Saved entries

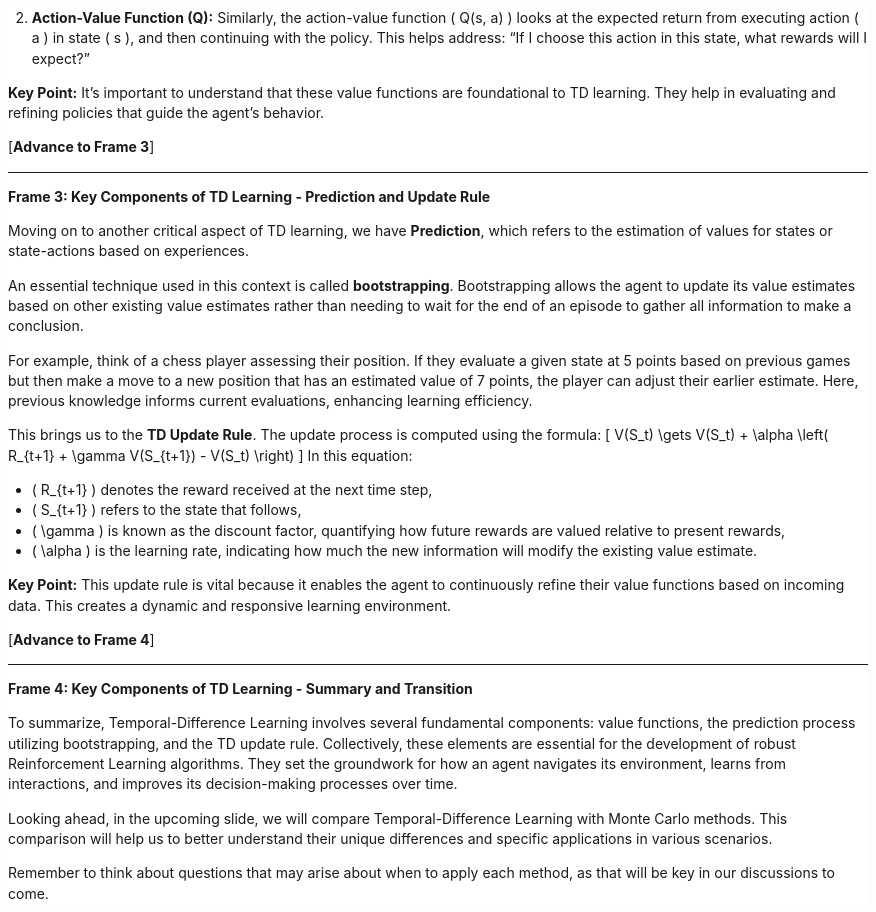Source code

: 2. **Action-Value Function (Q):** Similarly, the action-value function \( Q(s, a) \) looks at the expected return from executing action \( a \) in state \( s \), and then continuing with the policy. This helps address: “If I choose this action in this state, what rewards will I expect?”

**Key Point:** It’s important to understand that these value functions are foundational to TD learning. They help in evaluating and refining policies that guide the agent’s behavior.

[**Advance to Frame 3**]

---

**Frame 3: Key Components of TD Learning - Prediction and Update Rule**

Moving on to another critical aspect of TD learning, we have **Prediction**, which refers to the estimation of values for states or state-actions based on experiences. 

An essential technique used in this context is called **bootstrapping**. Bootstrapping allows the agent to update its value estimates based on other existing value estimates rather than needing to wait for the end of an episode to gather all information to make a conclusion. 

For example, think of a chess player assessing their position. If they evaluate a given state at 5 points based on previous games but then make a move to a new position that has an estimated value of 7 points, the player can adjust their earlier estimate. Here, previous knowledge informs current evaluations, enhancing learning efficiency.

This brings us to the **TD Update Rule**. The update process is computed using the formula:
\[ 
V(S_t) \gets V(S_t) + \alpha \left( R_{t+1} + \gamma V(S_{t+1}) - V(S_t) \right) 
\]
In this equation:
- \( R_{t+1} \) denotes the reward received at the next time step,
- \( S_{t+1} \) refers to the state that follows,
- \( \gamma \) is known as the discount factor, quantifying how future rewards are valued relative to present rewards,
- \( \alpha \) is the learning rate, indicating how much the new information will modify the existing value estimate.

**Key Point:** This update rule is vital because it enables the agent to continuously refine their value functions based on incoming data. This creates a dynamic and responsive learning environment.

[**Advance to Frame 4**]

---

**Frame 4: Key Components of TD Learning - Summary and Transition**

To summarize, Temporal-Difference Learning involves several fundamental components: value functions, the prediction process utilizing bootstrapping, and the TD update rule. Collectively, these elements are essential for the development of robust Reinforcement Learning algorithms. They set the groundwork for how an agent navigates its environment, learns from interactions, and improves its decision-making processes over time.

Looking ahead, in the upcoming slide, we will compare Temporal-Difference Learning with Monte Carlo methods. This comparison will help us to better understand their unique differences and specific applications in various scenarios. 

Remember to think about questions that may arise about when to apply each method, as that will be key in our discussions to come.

# [ACTIVITY]
Transcribe every entry word for word, excluding images.

# [SOLUTION BELOW]
Source code

: 2. **Action-Value Function (Q):** Similarly, the action-value function \( Q(s, a) \) looks at the expected return from executing action \( a \) in state \( s \), and then continuing with the policy. This helps address: “If I choose this action in this state, what rewards will I expect?”

**Key Point:** It’s important to understand that these value functions are foundational to TD learning. They help in evaluating and refining policies that guide the agent’s behavior.

[**Advance to Frame 3**]

---

**Frame 3: Key Components of TD Learning - Prediction and Update Rule**

Moving on to another critical aspect of TD learning, we have **Prediction**, which refers to the estimation of values for states or state-actions based on experiences. 

An essential technique used in this context is called **bootstrapping**. Bootstrapping allows the agent to update its value estimates based on other existing value estimates rather than needing to wait for the end of an episode to gather all information to make a conclusion. 

For example, think of a chess player assessing their position. If they evaluate a given state at 5 points based on previous games but then make a move to a new position that has an estimated value of 7 points, the player can adjust their earlier estimate. Here, previous knowledge informs current evaluations, enhancing learning efficiency.

This brings us to the **TD Update Rule**. The update process is computed using the formula:
\[ 
V(S_t) \gets V(S_t) + \alpha \left( R_{t+1} + \gamma V(S_{t+1}) - V(S_t) \right) 
\]
In this equation:
- \( R_{t+1} \) denotes the reward received at the next time step,
- \( S_{t+1} \) refers to the state that follows,
- \( \gamma \) is known as the discount factor, quantifying how future rewards are valued relative to present rewards,
- \( \alpha \) is the learning rate, indicating how much the new information will modify the existing value estimate.

**Key Point:** This update rule is vital because it enables the agent to continuously refine their value functions based on incoming data. This creates a dynamic and responsive learning environment.

[**Advance to Frame 4**]

---

**Frame 4: Key Components of TD Learning - Summary and Transition**

To summarize, Temporal-Difference Learning involves several fundamental components: value functions, the prediction process utilizing bootstrapping, and the TD update rule. Collectively, these elements are essential for the development of robust Reinforcement Learning algorithms. They set the groundwork for how an agent navigates its environment, learns from interactions, and improves its decision-making processes over time.

Looking ahead, in the upcoming slide, we will compare Temporal-Difference Learning with Monte Carlo methods. This comparison will help us to better understand their unique differences and specific applications in various scenarios. 

Remember to think about questions that may arise about when to apply each method, as that will be key in our discussions to come.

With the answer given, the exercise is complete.